De zaak wordt naar de rol verwezen zodat eerst Panthion zich bij akte kan uitlaten over de schade die zij heeft geleden ten gevolge van de onregelmatige opzegging, waarbij hetgeen genoemd onder 5.21 in acht moet worden genomen. Vervolgens zal Tsubaki de gelegenheid krijgen om bij antwoordakte te reageren op de akte van Panthion.
Panthion heeft recht op de wettelijke handelsrente over € 9.756,59
5.23.
De gevorderde wettelijke handelsrente over de factuur [persoon 3] zal worden toegewezen. Panthion heeft gesteld dat Tsubaki contractueel verplicht was om deze factuur te betalen en dat de factuur na de vervaldatum van 12 december 2023 is betaald. Tsubaki heeft deze stellingen onvoldoende gemotiveerd betwist. Zij heeft alleen aangevoerd dat de aanspraak van Panthion op de wettelijke handelsrente niet redelijk is omdat Tsubaki de factuur uiteindelijk wel heeft betaald, ondanks dat er tussen partijen verschil van mening bestond over de hoogte van deze factuur. Op grond van alleen die stelling kan niet worden geconcludeerd dat Panthion geen recht heeft op de wettelijke handelsrente vanwege de vertraging in de betaling van de factuur.
5.24.
Iedere verdere beslissing zal worden aangehouden.

6.De beslissing

De rechtbank
6.1.
bepaalt dat de zaak weer op de rol zal komen van
woensdag 7 mei 2025voor het nemen van een akte door Panthion zoals bedoeld onder 5.22, waarna Tsubaki bij antwoordakte zal mogen reageren;
6.2.
houdt iedere verdere beslissing aan.
Dit vonnis is gewezen door mr.
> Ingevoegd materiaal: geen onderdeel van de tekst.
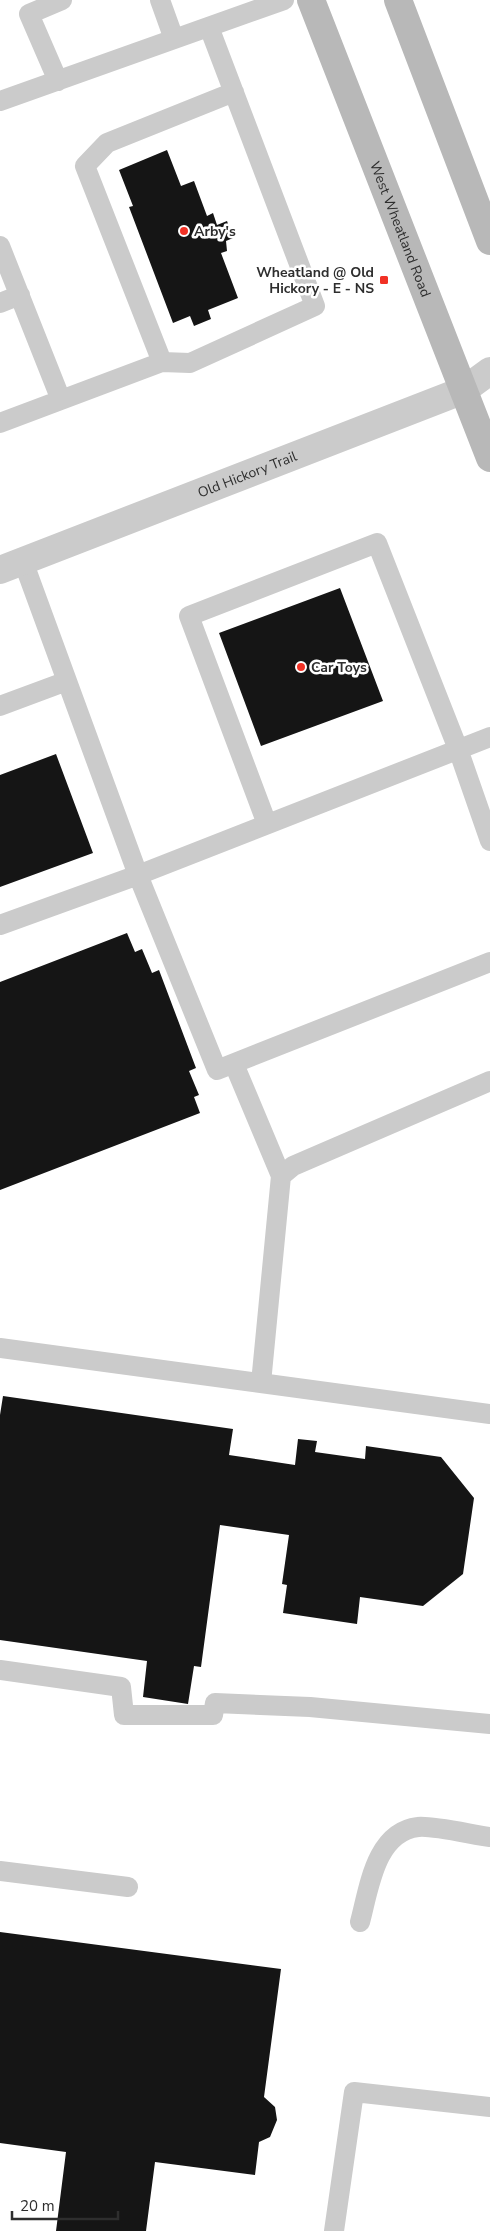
<svg xmlns="http://www.w3.org/2000/svg" width="490" height="2231" viewBox="0 0 490 2231" font-family="'Nunito Sans',sans-serif">
<style>
.building{fill:#151515}
.lines{fill:none;stroke-linecap:round;stroke-linejoin:round}
.service{stroke:#cbcbcb;stroke-width:20}
.tertiary{stroke:#cbcbcb;stroke-width:28}
.secondary{stroke:#b8b8b8;stroke-width:28}
.poi-dot{fill:#f13125;stroke:#fff;stroke-width:2}
.labels{text-anchor:middle;dominant-baseline:central;stroke-width:5;stroke-linejoin:round;paint-order:stroke}
.street-label{font-size:14px;fill:#2e2e2e;stroke:#fff}
.poi-label{font-size:14px;font-weight:bold;fill:#2e2e2e;stroke:#fff;text-anchor:start}
</style>
<rect width="100%" height="100%" fill="#fff"/>
<path class="building" d="M167,150l14,36 13,-5 13,35 6,-3 4,12 10,-4 6,17 -7,3 1,10 -6,2 17,45 -30,12 3,9 -17,7 -4,-10 -17,7 -44,-116 4,-1 -14,-36z
M340,588l43,113 -122,45 -42,-113z
M56,754l37,99 -93,34v-112z
M127,933l8,19 7,-3 10,24 7,-3 37,98 -7,3 10,24 -5,2 6,16 -200,77v-208z
M3,1396l230,33 -4,26 66,10 3,-26 19,2 -2,11 50,7 1,-13 75,11 33,41 -11,76 -40,32 -63,-9 -3,27 -74,-11 4,-28 -5,-1 7,-49 -69,-10 -19,142 -7,-1 -6,38 -45,-7 4,-36 -147,-21v-225z
M0,1932l281,37 -17,128 11,10 2,13 -7,17 -11,5 -4,33 -100,-13 -9,69h-90l10,-79 -66,-9z"/>
<g class="lines">
<path class="service" d="M160,0l14,39
M58,81l-29,-67 33,-14
M0,101l284,-101
M0,246l61,154
M0,303l20,-8
M162,362l-77,-196 22,-23 127,-51
M0,423l162,-61 28,1 125,-57 -106,-279
M23,561l115,314 352,-138
M0,706l67,-25
M267,824l-78,-208 188,-73 81,206 32,92
M0,925l138,-50 79,195 273,-108
M234,1064l47,112
M0,1348l490,66
M261,1383l20,-207 12,-10 197,-85
M0,1670l121,17 3,28h89l2,-12 95,4 180,17
M0,1871l128,16
M360,1922c9,-33 15,-90 58,-95 13,-2 56,8 72,10
M334,2231l20,-139 136,15"/>
<path class="tertiary" id="s1" d="M0,570l464,-180 26,-19"/>
<g class="secondary">
<path id="s2" d="M311,0l179,458"/>
<path d="M398,0l92,241"/>
</g>
</g>
<g class="poi-dot">
<circle cx="184" cy="231" r="5"/>
<rect x="379" y="275" width="10" height="10" rx="2.5"/>
<circle cx="301" cy="667" r="5"/>
</g>
<g class="labels">
<g class="street-label">
<text stroke="none"><textPath href="#s2" startOffset="246">West Wheatland Road</textPath></text>
<text stroke="none"><textPath href="#s1" startOffset="265">Old Hickory Trail</textPath></text>
</g>
<g class="poi-label">
<text x="194" y="231">Arby's</text>
<text x="374" y="272" text-anchor="end">Wheatland @ Old<tspan x="374" dy="16">Hickory - E - NS</tspan></text>
<text x="311" y="667">Car Toys</text>
</g>
</g>
<path d="M12 2211v8h106v-8" fill="none" stroke="#2e2e2e" stroke-width="2.5"/>
<text x="20" y="2211" font-size="15" fill="#2e2e2e" stroke="#ffffff" stroke-width="4" paint-order="stroke">20 m</text>
</svg>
S. Said en in het openbaar uitgesproken.
2457

Voetnoten

1.HR 13 maart 1981, ECLI:NL:HR:1981:AG4158 (Haviltex).
2.HR 11 mei 2001, ECLI:NL:HR:2001:AB1565.
3.Vgl. HR 15 april 2016, ECLI:NL:HR:2016:660.
4.HR 29 januari 2021, ECLI:NL:HR:2021:153.
5.Vgl. HR 10 juli 2009, ECLI:NL:HR:2009:BI3402.